Exercise brief
Write out the material below exactly, beginning at the line that contains "left hip: (764, 1373, 3)" and ending with its last line, both ends included; write nothing else.

Material provided
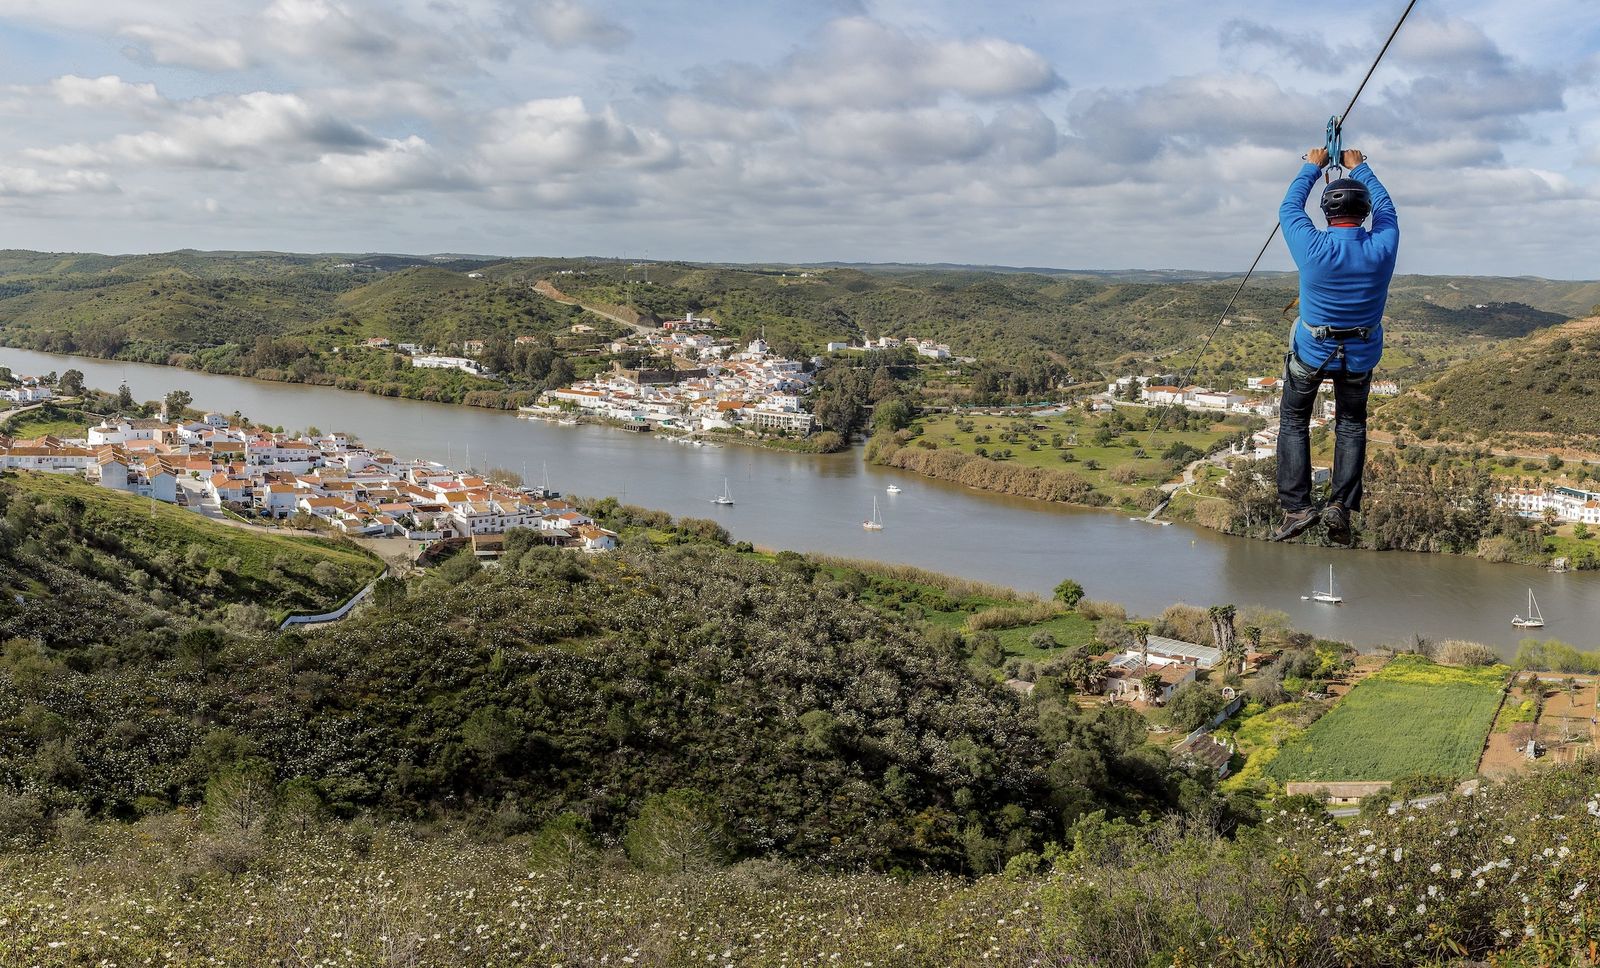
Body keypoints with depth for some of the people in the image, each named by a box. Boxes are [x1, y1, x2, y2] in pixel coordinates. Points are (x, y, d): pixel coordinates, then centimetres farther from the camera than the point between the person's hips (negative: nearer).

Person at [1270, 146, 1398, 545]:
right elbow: (1386, 208, 7)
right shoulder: (1383, 246, -17)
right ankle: (1341, 505, 5)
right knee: (1351, 423, 20)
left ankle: (1296, 506, 5)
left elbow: (1289, 207, -3)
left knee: (1293, 421, 15)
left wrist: (1312, 168, 12)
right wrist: (1359, 168, 20)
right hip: (1362, 356, 2)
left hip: (1311, 351, -2)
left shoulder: (1313, 248, -23)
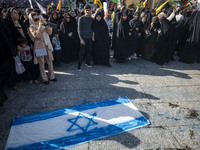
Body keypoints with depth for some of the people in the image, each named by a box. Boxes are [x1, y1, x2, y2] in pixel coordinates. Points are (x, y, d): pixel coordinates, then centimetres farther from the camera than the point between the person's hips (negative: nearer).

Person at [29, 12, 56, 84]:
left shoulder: (42, 25, 12)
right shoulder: (31, 27, -4)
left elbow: (50, 32, 3)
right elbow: (37, 36, -20)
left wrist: (45, 24, -9)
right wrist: (40, 26, -18)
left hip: (47, 45, 5)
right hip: (40, 46, -5)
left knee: (50, 61, 8)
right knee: (41, 63, 2)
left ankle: (51, 76, 20)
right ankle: (44, 78, 13)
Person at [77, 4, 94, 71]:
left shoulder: (91, 19, 11)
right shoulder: (81, 19, -3)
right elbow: (79, 29, -6)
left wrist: (92, 35, 7)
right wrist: (81, 39, -12)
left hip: (90, 38, 5)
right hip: (84, 38, -5)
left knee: (89, 50, 8)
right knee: (82, 52, -6)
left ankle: (87, 62, 26)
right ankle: (79, 66, 1)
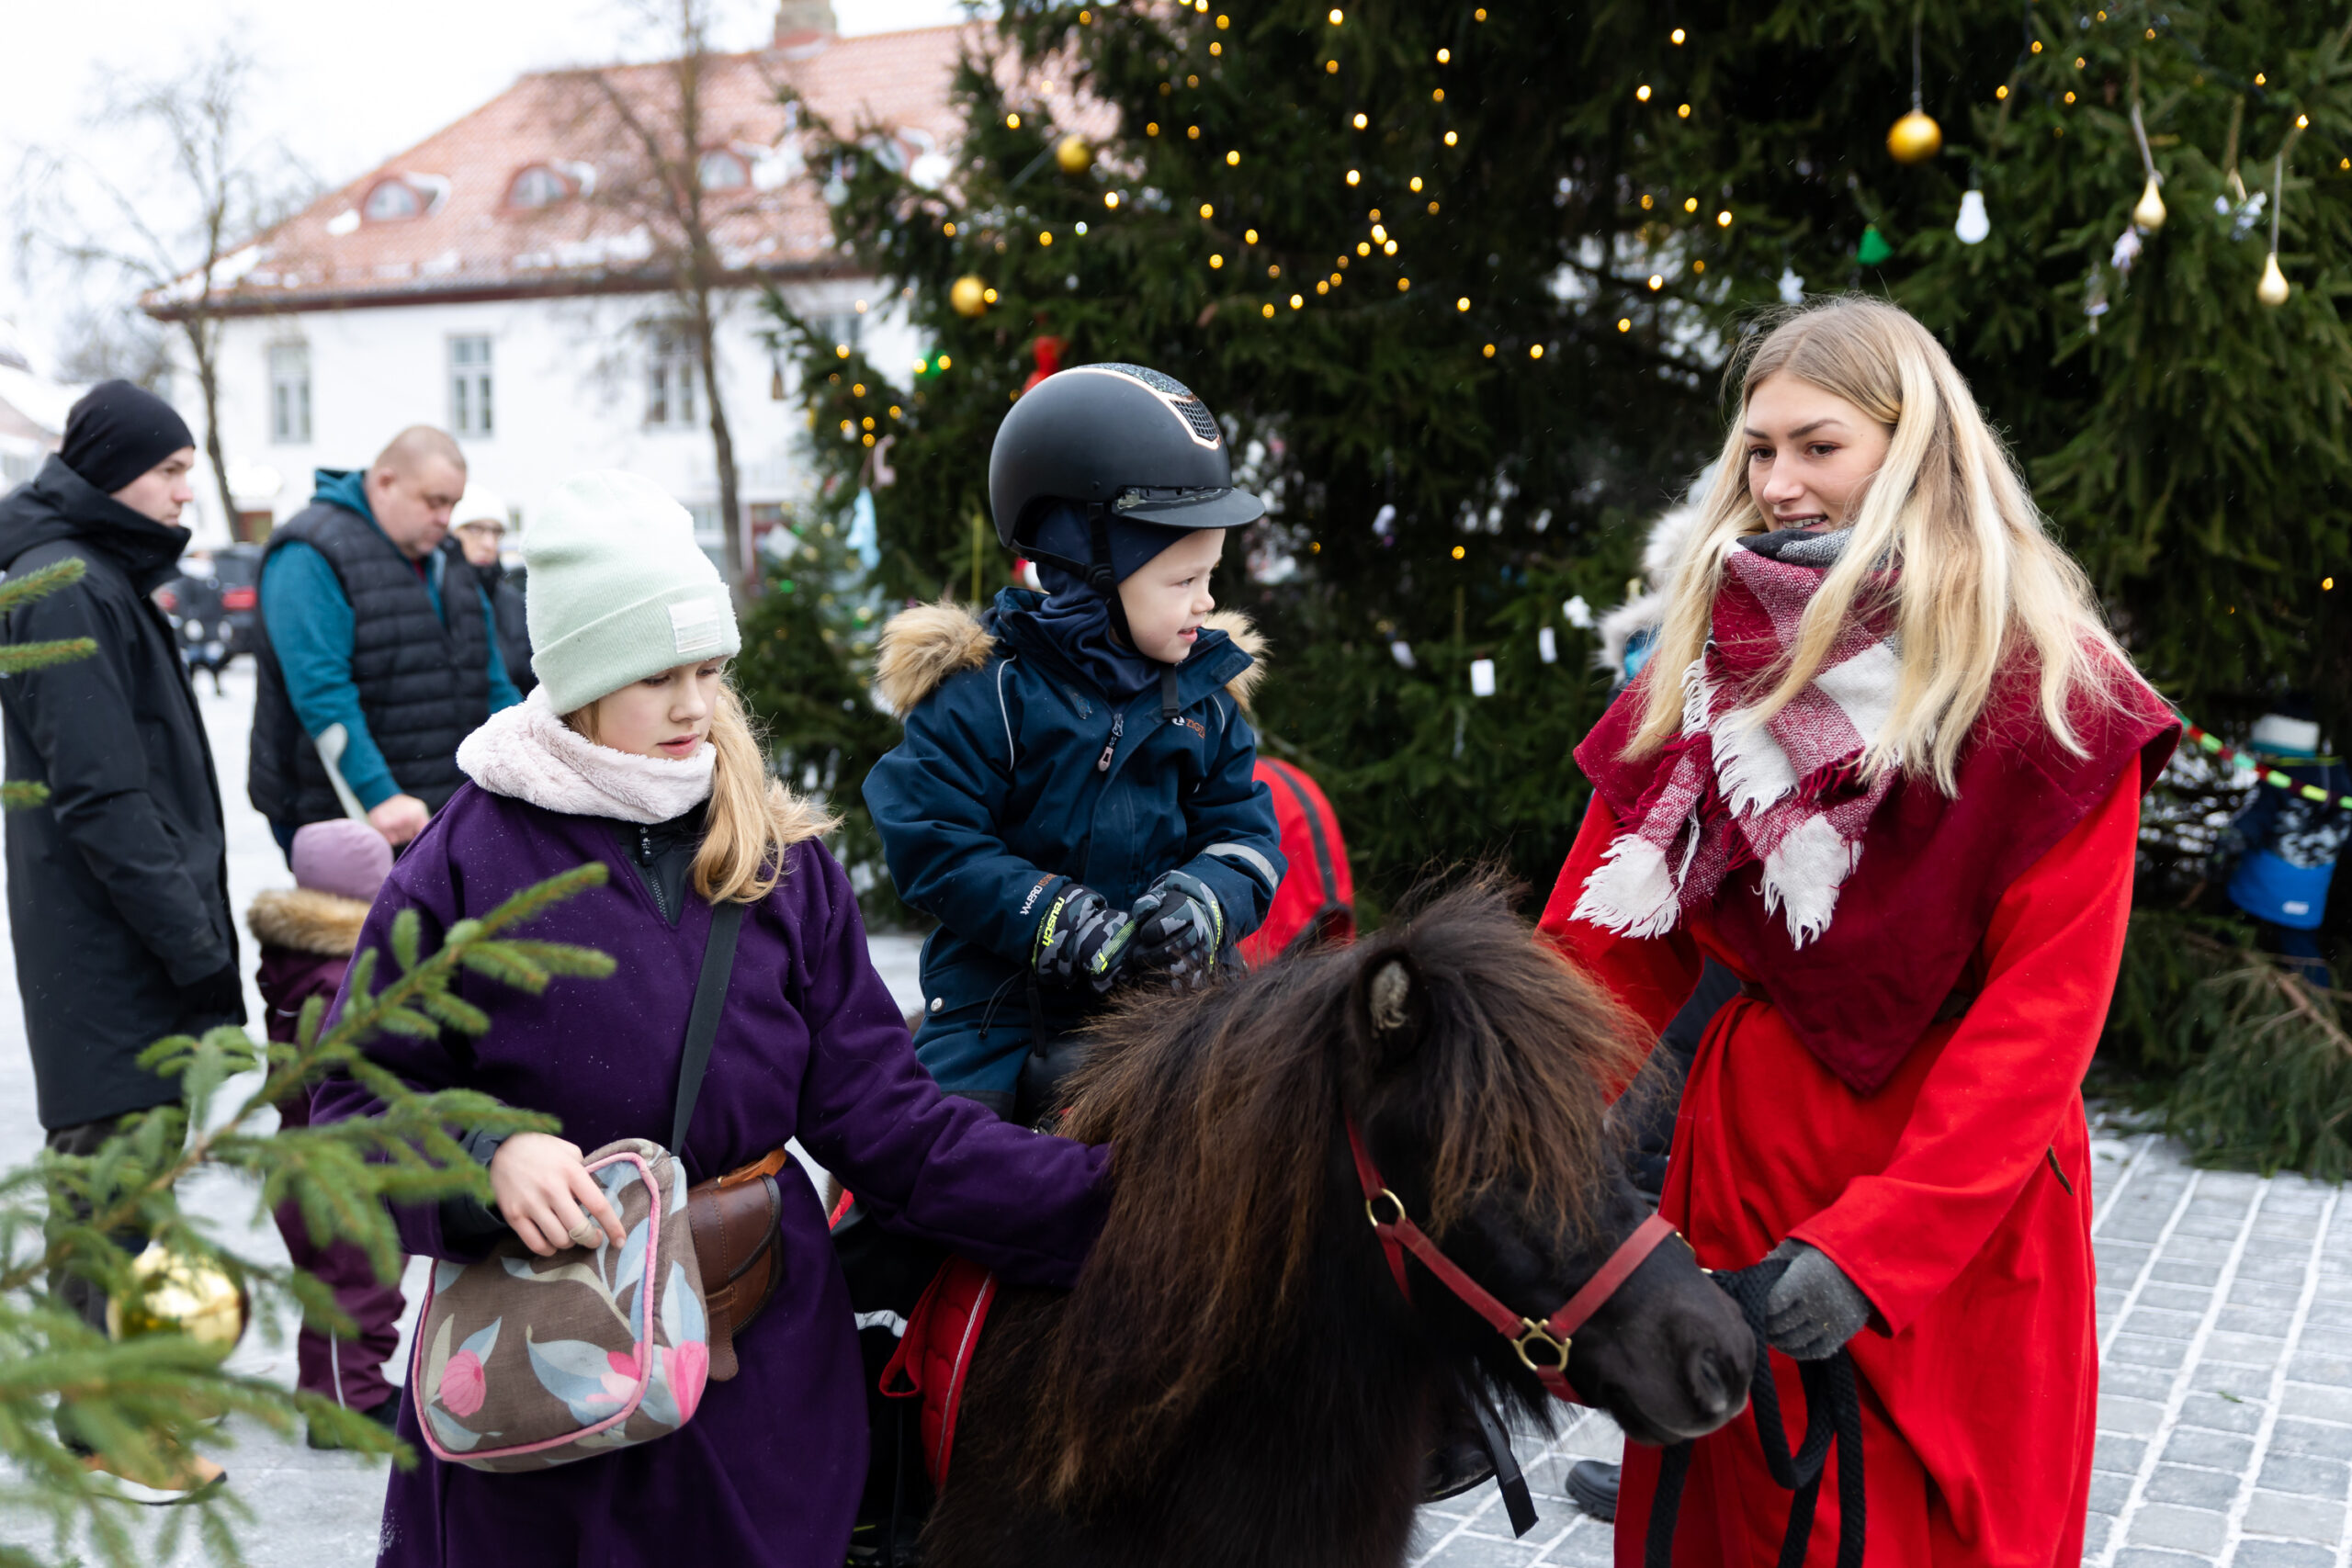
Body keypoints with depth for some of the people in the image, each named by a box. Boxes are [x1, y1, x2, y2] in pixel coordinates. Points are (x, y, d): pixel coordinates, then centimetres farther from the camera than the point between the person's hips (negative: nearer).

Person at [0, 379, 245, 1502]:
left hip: (120, 945, 10)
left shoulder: (101, 581, 16)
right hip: (112, 953, -10)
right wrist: (196, 942, -19)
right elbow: (99, 796, -21)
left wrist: (201, 928, 17)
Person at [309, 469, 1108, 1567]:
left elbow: (878, 1119, -3)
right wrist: (487, 1158, -25)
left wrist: (1101, 1200, -12)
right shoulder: (465, 863, -8)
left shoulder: (783, 861, 1)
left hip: (764, 1373, 3)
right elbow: (355, 1107, -4)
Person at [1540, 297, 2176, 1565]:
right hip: (1743, 1151, 4)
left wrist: (1871, 1243, -24)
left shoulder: (2049, 691, -10)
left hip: (1969, 1189, -3)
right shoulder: (1706, 665, 3)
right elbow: (1604, 946, -2)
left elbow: (2045, 1005, -15)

The completed task
left hip: (764, 1373, 3)
right elbow: (355, 1107, -4)
Person at [1540, 297, 2176, 1565]:
right hip: (1743, 1151, 4)
left wrist: (1871, 1243, -24)
left shoulder: (2049, 691, -10)
left hip: (1969, 1189, -3)
right shoulder: (1706, 665, 3)
right elbow: (1604, 946, -2)
left elbow: (2045, 1005, -15)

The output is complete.